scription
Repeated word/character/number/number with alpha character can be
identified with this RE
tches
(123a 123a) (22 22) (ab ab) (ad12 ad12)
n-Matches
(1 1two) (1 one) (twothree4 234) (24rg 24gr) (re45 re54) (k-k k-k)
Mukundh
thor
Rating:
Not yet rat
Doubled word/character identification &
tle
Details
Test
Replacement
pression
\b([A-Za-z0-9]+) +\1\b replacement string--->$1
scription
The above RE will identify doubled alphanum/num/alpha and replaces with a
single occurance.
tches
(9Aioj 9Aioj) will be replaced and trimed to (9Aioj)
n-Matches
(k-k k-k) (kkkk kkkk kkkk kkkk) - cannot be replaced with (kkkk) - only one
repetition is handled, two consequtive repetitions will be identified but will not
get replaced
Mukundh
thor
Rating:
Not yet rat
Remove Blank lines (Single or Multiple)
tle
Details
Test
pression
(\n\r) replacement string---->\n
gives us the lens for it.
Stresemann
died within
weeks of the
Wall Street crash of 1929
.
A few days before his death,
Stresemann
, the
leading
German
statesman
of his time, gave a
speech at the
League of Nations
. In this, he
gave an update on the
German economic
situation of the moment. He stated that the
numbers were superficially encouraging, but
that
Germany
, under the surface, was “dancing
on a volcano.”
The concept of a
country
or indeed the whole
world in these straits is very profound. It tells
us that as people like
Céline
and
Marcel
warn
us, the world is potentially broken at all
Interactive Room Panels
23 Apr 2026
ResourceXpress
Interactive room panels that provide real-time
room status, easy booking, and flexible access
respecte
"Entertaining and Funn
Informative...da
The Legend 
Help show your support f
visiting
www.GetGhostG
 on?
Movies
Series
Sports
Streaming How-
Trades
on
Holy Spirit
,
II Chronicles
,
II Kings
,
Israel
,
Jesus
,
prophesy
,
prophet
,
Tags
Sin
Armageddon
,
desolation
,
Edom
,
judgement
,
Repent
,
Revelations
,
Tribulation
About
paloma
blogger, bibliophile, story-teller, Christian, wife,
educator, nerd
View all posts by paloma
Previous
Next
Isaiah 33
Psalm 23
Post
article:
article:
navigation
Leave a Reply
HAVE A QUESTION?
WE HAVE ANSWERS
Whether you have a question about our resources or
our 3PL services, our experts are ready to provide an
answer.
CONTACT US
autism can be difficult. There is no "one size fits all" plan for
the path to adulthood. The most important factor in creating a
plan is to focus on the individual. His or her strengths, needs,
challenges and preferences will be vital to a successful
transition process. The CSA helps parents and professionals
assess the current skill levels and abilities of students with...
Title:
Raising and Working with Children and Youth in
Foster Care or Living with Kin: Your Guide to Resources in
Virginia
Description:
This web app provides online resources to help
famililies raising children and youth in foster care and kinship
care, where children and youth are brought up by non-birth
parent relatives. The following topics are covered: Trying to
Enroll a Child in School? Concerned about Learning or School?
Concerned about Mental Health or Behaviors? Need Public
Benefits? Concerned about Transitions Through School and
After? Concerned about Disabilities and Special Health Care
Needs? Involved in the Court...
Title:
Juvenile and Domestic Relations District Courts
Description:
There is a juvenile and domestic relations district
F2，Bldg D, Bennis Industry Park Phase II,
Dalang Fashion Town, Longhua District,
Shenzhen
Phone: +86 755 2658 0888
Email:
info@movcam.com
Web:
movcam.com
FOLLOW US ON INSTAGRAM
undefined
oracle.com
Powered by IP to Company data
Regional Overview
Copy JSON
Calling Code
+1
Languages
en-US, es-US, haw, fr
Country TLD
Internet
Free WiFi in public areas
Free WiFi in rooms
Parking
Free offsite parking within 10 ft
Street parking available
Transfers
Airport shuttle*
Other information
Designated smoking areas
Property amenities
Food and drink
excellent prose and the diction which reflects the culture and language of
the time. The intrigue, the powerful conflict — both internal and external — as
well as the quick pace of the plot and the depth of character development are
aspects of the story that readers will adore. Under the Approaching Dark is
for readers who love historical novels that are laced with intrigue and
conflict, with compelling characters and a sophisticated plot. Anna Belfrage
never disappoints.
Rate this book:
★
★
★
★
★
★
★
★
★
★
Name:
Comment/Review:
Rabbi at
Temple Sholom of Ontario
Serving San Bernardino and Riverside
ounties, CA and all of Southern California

> [Work task] Give the data again, exactly.

> [Solution to this task]
scription
Repeated word/character/number/number with alpha character can be
identified with this RE
tches
(123a 123a) (22 22) (ab ab) (ad12 ad12)
n-Matches
(1 1two) (1 one) (twothree4 234) (24rg 24gr) (re45 re54) (k-k k-k)
Mukundh
thor
Rating:
Not yet rat
Doubled word/character identification &
tle
Details
Test
Replacement
pression
\b([A-Za-z0-9]+) +\1\b replacement string--->$1
scription
The above RE will identify doubled alphanum/num/alpha and replaces with a
single occurance.
tches
(9Aioj 9Aioj) will be replaced and trimed to (9Aioj)
n-Matches
(k-k k-k) (kkkk kkkk kkkk kkkk) - cannot be replaced with (kkkk) - only one
repetition is handled, two consequtive repetitions will be identified but will not
get replaced
Mukundh
thor
Rating:
Not yet rat
Remove Blank lines (Single or Multiple)
tle
Details
Test
pression
(\n\r) replacement string---->\n
gives us the lens for it.
Stresemann
died within
weeks of the
Wall Street crash of 1929
.
A few days before his death,
Stresemann
, the
leading
German
statesman
of his time, gave a
speech at the
League of Nations
. In this, he
gave an update on the
German economic
situation of the moment. He stated that the
numbers were superficially encouraging, but
that
Germany
, under the surface, was “dancing
on a volcano.”
The concept of a
country
or indeed the whole
world in these straits is very profound. It tells
us that as people like
Céline
and
Marcel
warn
us, the world is potentially broken at all
Interactive Room Panels
23 Apr 2026
ResourceXpress
Interactive room panels that provide real-time
room status, easy booking, and flexible access
respecte
"Entertaining and Funn
Informative...da
The Legend 
Help show your support f
visiting
www.GetGhostG
 on?
Movies
Series
Sports
Streaming How-
Trades
on
Holy Spirit
,
II Chronicles
,
II Kings
,
Israel
,
Jesus
,
prophesy
,
prophet
,
Tags
Sin
Armageddon
,
desolation
,
Edom
,
judgement
,
Repent
,
Revelations
,
Tribulation
About
paloma
blogger, bibliophile, story-teller, Christian, wife,
educator, nerd
View all posts by paloma
Previous
Next
Isaiah 33
Psalm 23
Post
article:
article:
navigation
Leave a Reply
HAVE A QUESTION?
WE HAVE ANSWERS
Whether you have a question about our resources or
our 3PL services, our experts are ready to provide an
answer.
CONTACT US
autism can be difficult. There is no "one size fits all" plan for
the path to adulthood. The most important factor in creating a
plan is to focus on the individual. His or her strengths, needs,
challenges and preferences will be vital to a successful
transition process. The CSA helps parents and professionals
assess the current skill levels and abilities of students with...
Title:
Raising and Working with Children and Youth in
Foster Care or Living with Kin: Your Guide to Resources in
Virginia
Description:
This web app provides online resources to help
famililies raising children and youth in foster care and kinship
care, where children and youth are brought up by non-birth
parent relatives. The following topics are covered: Trying to
Enroll a Child in School? Concerned about Learning or School?
Concerned about Mental Health or Behaviors? Need Public
Benefits? Concerned about Transitions Through School and
After? Concerned about Disabilities and Special Health Care
Needs? Involved in the Court...
Title:
Juvenile and Domestic Relations District Courts
Description:
There is a juvenile and domestic relations district
F2，Bldg D, Bennis Industry Park Phase II,
Dalang Fashion Town, Longhua District,
Shenzhen
Phone: +86 755 2658 0888
Email:
info@movcam.com
Web:
movcam.com
FOLLOW US ON INSTAGRAM
undefined
oracle.com
Powered by IP to Company data
Regional Overview
Copy JSON
Calling Code
+1
Languages
en-US, es-US, haw, fr
Country TLD
Internet
Free WiFi in public areas
Free WiFi in rooms
Parking
Free offsite parking within 10 ft
Street parking available
Transfers
Airport shuttle*
Other information
Designated smoking areas
Property amenities
Food and drink
excellent prose and the diction which reflects the culture and language of
the time. The intrigue, the powerful conflict — both internal and external — as
well as the quick pace of the plot and the depth of character development are
aspects of the story that readers will adore. Under the Approaching Dark is
for readers who love historical novels that are laced with intrigue and
conflict, with compelling characters and a sophisticated plot. Anna Belfrage
never disappoints.
Rate this book:
★
★
★
★
★
★
★
★
★
★
Name:
Comment/Review:
Rabbi at
Temple Sholom of Ontario
Serving San Bernardino and Riverside
ounties, CA and all of Southern California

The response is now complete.